[Mittwoch, der 5.2.2020]
Der erste sonnige Tag seit einer Woche. Die erste Tageshälfte ist frei, aber ich bin zu faul zum Kochen, also gibt es Kumpir in der Metzstraße. Ich sitze am Fenster und beobachte die wenigen Menschen, die sich um diese Zeit auf der Straße herumtreiben. Im Hintergrund laufen Dinosaur Jr., was mich ein wenig überrascht, weil ich den Kumpirmann gar nicht unbedingt als Grunge-Fan eingeordnet hätte (allerdings wäre er alt genug, um irgendwo Jugendfotos von sich selbst mit Flanellhemd und ungekämmten Haaren zu verstecken). Ich werde heute noch bis spät in den Abend hinein arbeiten müssen, aber jetzt gerade habe ich noch ein bisschen Zeit zum rumsitzen. Es könnte schlechter sein, dieses Leben, denke ich.
Und weil ja noch Zeit ist und auf der Straße gerade nicht passiert, schaue ich mal bei Twitter vorbei und sehe, dass #Thueringen, #noAfD und #FDP gerade trenden. Mir fallen die Ministerpräsidentenwahlen in Thüringen ein. Mit einem schlechten Bauchgefühl mache ich die notwendigen Klicks und finde heraus, was passiert ist: Der FDP-Kandidat Thomas Kemmerich, dessen Partei bei den Landtagswahlen mit 5% und ein paar Zerdrückten gerade so ein paar Sitze im Parlament bekommen hat, ist nun dank der großzügigen Unterstützung der AfD zum Ministerpräsidenten gewählt worden, obwohl es angeblich keine „wie auch immer geartete Zusammenarbeit“ geben sollte. Selbstverständlich hat Björn Höcke schon per Handschlag gratuliert. Christian Lindner hat zuerst von nichts gewusst und war dann doch informiert.

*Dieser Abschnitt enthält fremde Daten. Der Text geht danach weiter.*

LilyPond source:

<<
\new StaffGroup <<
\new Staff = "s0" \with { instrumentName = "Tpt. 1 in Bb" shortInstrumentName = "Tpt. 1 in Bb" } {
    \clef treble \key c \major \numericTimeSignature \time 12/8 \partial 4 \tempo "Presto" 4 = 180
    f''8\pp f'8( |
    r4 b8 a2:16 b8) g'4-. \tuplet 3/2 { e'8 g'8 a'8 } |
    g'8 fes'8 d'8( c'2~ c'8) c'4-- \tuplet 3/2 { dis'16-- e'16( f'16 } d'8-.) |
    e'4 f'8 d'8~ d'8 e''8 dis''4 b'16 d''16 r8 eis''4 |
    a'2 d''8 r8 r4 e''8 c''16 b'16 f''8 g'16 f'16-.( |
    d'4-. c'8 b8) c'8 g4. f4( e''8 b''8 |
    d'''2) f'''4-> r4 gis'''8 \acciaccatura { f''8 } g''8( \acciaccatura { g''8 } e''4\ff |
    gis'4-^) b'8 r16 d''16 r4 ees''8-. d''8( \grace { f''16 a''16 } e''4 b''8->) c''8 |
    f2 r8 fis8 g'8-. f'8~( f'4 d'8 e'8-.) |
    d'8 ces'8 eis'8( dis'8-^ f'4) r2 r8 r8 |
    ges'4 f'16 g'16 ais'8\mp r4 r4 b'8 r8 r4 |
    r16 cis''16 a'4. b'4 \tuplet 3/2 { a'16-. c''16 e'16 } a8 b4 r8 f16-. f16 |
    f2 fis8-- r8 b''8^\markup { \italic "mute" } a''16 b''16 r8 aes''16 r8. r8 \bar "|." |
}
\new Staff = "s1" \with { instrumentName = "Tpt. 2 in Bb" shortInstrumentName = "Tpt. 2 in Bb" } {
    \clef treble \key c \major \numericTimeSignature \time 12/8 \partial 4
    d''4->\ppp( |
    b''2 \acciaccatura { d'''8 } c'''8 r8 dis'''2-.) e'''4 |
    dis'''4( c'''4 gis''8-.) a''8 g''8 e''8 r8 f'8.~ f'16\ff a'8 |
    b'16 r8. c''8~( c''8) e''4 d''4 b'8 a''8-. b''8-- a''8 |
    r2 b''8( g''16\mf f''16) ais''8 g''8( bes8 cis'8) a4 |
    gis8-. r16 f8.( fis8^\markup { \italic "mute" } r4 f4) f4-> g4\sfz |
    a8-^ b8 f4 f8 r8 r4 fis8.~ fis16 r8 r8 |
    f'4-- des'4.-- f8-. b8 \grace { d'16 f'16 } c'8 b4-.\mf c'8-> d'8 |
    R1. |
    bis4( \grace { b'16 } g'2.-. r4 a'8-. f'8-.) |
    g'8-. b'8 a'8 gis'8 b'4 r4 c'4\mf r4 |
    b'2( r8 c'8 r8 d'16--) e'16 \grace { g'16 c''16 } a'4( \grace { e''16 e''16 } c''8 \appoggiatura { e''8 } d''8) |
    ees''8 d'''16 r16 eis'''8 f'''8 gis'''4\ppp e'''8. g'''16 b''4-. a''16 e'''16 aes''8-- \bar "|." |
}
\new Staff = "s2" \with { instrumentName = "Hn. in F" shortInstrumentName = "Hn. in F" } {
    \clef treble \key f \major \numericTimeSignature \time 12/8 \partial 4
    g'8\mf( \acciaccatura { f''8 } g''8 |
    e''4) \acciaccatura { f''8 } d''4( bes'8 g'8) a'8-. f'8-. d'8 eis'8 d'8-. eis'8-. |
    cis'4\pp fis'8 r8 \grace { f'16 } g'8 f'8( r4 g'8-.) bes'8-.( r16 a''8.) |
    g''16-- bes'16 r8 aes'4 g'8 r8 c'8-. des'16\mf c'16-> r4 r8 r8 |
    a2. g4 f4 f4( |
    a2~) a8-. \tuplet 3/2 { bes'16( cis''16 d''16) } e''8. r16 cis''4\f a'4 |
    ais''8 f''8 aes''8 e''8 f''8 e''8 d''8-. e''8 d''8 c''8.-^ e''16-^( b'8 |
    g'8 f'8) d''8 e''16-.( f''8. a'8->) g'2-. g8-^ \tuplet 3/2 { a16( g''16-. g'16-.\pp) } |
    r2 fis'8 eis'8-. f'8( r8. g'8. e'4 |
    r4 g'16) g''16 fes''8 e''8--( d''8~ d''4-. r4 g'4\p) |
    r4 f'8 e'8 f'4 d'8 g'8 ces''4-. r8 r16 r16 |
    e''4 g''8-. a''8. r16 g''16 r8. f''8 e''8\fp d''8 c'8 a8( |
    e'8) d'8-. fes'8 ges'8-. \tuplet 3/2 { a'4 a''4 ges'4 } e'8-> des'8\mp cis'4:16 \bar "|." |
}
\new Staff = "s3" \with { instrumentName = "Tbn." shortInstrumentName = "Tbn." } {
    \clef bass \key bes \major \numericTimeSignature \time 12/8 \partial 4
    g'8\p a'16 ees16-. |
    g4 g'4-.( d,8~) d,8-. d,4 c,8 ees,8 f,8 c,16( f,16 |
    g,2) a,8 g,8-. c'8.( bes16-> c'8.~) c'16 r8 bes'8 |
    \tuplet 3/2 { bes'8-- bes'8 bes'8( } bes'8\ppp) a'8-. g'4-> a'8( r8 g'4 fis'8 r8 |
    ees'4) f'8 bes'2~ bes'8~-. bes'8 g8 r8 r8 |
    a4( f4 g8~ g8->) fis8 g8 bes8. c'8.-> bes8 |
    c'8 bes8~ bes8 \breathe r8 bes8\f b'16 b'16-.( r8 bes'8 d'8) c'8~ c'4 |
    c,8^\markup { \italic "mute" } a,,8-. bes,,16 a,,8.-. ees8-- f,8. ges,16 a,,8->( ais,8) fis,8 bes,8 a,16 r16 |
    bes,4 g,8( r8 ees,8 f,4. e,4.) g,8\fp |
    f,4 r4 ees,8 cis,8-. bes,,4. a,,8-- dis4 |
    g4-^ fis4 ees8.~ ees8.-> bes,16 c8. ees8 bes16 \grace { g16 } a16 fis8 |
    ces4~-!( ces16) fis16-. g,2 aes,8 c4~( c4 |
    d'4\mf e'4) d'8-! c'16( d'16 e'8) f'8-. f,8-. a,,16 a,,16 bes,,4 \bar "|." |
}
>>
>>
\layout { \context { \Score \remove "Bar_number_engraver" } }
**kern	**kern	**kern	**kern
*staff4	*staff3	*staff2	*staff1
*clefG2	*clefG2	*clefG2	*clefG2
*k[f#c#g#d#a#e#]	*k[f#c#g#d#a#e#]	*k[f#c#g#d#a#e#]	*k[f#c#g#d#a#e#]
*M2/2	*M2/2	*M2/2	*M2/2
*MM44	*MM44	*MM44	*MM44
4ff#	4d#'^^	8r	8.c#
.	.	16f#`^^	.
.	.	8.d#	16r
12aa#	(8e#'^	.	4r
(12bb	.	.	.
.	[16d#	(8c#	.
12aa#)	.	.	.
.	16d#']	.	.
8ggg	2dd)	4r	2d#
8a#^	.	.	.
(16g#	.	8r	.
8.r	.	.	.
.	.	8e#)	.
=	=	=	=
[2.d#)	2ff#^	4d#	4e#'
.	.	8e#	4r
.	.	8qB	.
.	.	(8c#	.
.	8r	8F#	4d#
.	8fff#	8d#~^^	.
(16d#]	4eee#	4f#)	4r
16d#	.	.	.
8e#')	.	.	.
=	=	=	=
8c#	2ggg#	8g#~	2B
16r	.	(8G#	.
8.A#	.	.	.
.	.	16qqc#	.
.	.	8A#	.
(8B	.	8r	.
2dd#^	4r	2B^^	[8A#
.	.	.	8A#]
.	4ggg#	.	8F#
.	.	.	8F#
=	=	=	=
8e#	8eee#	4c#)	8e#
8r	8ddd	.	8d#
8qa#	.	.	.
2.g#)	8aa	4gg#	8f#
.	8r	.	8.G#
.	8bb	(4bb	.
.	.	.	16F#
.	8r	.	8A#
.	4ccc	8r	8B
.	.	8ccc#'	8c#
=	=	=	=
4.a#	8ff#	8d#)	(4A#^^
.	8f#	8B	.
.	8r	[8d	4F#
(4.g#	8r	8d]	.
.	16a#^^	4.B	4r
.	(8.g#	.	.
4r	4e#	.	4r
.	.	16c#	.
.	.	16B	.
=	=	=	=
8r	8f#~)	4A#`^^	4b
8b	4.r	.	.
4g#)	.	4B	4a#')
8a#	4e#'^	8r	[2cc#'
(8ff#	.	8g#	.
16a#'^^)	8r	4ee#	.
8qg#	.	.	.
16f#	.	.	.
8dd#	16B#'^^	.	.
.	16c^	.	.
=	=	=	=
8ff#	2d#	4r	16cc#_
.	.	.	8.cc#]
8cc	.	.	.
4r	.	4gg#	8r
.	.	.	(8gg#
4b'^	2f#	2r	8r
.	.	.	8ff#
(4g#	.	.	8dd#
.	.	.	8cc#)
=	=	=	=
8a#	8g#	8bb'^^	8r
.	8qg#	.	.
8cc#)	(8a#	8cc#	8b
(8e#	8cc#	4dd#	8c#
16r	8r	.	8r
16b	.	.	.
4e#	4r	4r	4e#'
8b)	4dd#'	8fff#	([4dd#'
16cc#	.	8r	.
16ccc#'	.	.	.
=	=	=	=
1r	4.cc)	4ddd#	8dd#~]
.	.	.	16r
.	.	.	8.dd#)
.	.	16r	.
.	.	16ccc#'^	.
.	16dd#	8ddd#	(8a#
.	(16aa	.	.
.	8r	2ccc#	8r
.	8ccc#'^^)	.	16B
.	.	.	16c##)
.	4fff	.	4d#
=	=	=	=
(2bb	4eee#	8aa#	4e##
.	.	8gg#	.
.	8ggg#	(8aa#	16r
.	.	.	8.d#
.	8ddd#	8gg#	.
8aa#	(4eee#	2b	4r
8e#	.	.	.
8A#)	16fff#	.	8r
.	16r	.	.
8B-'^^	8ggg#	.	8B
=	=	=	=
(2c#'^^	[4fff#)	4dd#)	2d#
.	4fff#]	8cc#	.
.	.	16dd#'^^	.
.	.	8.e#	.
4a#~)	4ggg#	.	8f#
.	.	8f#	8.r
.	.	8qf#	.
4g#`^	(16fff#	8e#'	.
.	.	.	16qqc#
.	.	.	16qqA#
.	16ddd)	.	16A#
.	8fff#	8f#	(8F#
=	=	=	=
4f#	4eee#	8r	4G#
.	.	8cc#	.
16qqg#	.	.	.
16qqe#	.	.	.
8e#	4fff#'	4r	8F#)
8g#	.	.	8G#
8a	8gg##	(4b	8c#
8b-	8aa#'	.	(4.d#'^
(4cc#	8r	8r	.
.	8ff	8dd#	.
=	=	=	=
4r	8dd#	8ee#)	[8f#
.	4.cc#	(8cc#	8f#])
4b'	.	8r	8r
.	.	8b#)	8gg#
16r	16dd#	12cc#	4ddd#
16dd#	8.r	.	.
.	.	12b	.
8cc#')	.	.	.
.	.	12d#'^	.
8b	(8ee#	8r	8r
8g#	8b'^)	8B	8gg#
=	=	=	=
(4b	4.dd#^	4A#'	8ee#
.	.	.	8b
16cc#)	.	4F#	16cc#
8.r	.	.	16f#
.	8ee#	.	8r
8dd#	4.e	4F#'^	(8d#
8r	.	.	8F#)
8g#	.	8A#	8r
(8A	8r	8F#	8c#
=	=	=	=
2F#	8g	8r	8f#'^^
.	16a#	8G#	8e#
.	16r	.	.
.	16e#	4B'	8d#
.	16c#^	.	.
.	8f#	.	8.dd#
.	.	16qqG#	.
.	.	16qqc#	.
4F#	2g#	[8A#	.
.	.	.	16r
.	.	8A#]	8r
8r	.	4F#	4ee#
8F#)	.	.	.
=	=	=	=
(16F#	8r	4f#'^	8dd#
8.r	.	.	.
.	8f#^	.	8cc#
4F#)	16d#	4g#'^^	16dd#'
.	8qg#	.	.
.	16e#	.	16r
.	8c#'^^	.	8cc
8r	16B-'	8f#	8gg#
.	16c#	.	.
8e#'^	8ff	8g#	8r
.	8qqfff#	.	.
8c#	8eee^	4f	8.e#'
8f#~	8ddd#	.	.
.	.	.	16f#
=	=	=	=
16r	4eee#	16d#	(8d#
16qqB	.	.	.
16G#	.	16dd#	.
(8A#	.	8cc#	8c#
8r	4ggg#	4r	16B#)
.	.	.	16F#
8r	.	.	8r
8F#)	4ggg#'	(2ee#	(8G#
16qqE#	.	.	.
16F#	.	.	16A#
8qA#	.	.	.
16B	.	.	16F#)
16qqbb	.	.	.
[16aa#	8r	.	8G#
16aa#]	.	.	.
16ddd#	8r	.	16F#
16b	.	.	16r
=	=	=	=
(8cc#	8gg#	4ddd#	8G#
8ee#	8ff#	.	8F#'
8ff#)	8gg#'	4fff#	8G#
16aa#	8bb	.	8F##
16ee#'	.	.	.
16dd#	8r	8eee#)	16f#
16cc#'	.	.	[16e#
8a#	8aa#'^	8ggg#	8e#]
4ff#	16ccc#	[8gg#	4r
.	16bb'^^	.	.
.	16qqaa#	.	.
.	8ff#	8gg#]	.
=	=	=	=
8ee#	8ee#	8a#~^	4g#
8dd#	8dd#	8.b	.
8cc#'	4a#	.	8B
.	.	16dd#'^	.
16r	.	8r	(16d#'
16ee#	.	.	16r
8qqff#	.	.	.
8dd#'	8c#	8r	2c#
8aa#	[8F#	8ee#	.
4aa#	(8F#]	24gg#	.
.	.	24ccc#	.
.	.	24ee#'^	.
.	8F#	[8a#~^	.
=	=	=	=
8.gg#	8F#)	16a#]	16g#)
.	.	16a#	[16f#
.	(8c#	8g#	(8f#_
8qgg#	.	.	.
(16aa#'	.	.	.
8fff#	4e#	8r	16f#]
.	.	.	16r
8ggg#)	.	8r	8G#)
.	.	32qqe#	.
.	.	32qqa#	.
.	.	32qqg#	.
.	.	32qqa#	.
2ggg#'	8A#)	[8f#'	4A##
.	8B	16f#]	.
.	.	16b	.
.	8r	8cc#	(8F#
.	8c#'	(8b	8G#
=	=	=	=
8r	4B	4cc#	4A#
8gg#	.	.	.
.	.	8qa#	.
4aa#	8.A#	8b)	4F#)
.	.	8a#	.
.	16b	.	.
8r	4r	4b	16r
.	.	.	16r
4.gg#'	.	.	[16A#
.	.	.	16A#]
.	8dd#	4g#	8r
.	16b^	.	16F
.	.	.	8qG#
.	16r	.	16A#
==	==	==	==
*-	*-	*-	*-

Draußen scheint die Sonne, und die swaggy neu aufgestellte FDP mit dem freshem Insta-Look, die von sich behauptet, DIE MITTE (mit ihren Wahlergebnissen und dem Umfang des Klientels, denen ihre Politik tatsächlich etwas nützen würde, stelle ich mir diese Mitte etwa so umfangreich vor wie die Oberfläche eines Knicks in einem Blatt Papier) vertreten zu wollen, kooperiert nun offiziell mit den Faschisten. Ich weiß gar nicht, wo ich mit diesem Sonnenschein/katastrophale politische Entwicklungen-Kontrast hinwill. Ich will es nur aufschreiben, um nicht zu vergessen, dass so etwas DIE GANZE F*CKING ZEIT passiert, auch, wenn ich es nicht direkt sehen kann. Und weil ich mir diesen Tag merken will, auch, wenn es nicht die erste und vermutlich auch nicht die letzte Katastrophe sein wird.